Over six decades, the Quaker UN Offices have steadily worked to represent Friends’ principles and values, as the world of the UN has changed significantly around us. Our aims are as they always have been: to provide a space away from the microphones for quieter and more reflective discussions on the challenges that face the international community, a place for Rufus Jones’ "quiet processes and small circles" in which he hoped that "vital and transforming events" would have an opportunity to flower; to represent voices that are insufficiently heard in the corridors of power; and to work quietly to foster approaches to international problems that are informed by Quaker insights.

In Geneva, QUNO-GVA is preparing for its annual UN Summer School, an important item on our annual calendar for nearly 50 years, which brings 25 young people to experience the life of the UN in Geneva. Major features of the Disarmament and Peace programme this year include efforts to deepen civil society engagement with issues around the relationship between armed violence and development, and continuing work in the area of small arms. QUNO-GVA also continues an active involvement in the Geneva Peacebuilding Platform. The Human Rights and Refugees programme continues work on prison reform issues (particularly in relation to the treatment of female prisoners and children of prisoners),.and the right of conscientious objection to military service. Food security is a key focus of the Global Economic Issues programme, particularly regarding intellectual property protection on seeds. QUNO-GVA is also examining what kind of contribution it might be able to make on the global concern of climate change: early programme activities have focused on the relationship between climate change and migration.
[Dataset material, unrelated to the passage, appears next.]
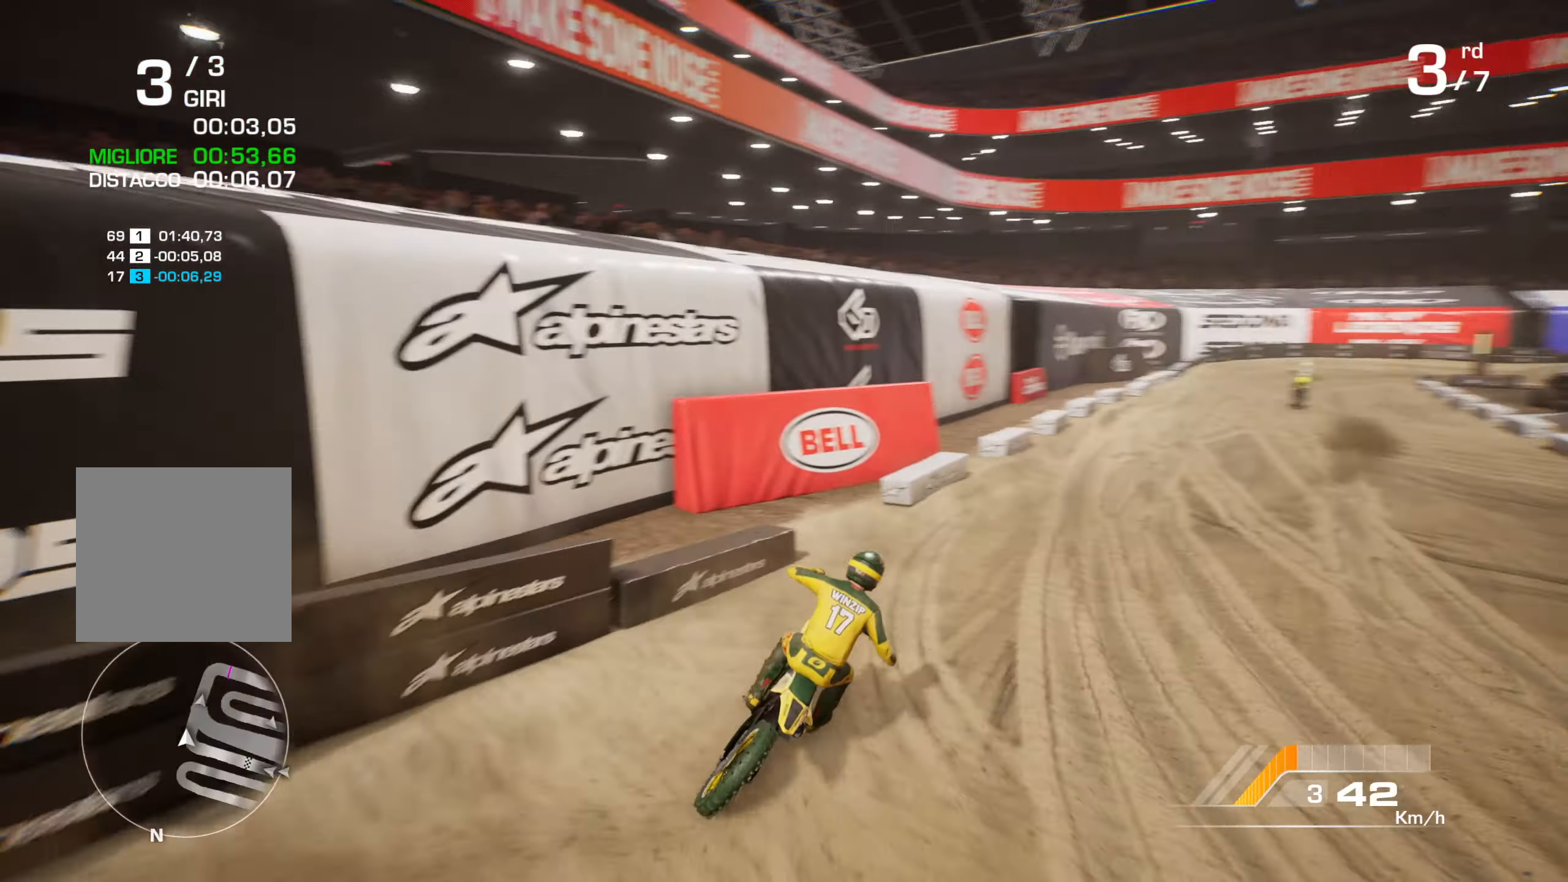
{"buttons": ["R2"], "left_stick": "up-right", "right_stick": "center", "events": [[300, "left_stick", "up-left"], [417, "left_stick", "up-right"]]}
New York’s core programs are on peacebuilding and the prevention of violent conflict. QUNO-NY has worked with diplomats and UN staffers in establishing priorities for UN peacebuilding on the ground, upholding the need to restore relationships at all levels in war-torn societies, emphasizing reconciliation and dialogue, and supporting the inclusion of voices from across all of society. This has involved collaboration with the American Friends Service Committee and Friends’ organizations on the ground in places such as Burundi. In the Prevention program, QUNO has worked on issues such as the prevention of election-related violence (including coordination with the Friends Church Peace Teams in Kenya as they prepare for the elections in 2012), and at a policy level QUNO-NY has been emphasizing the importance of local level peacemaking and the need to include all relevant stakeholders. QUNO-NY has also been working on the issue of changing global leadership, for example recently co-hosting a visit of Chinese scholars to Central Africa to experience UN peacebuilding and peacekeeping first hand.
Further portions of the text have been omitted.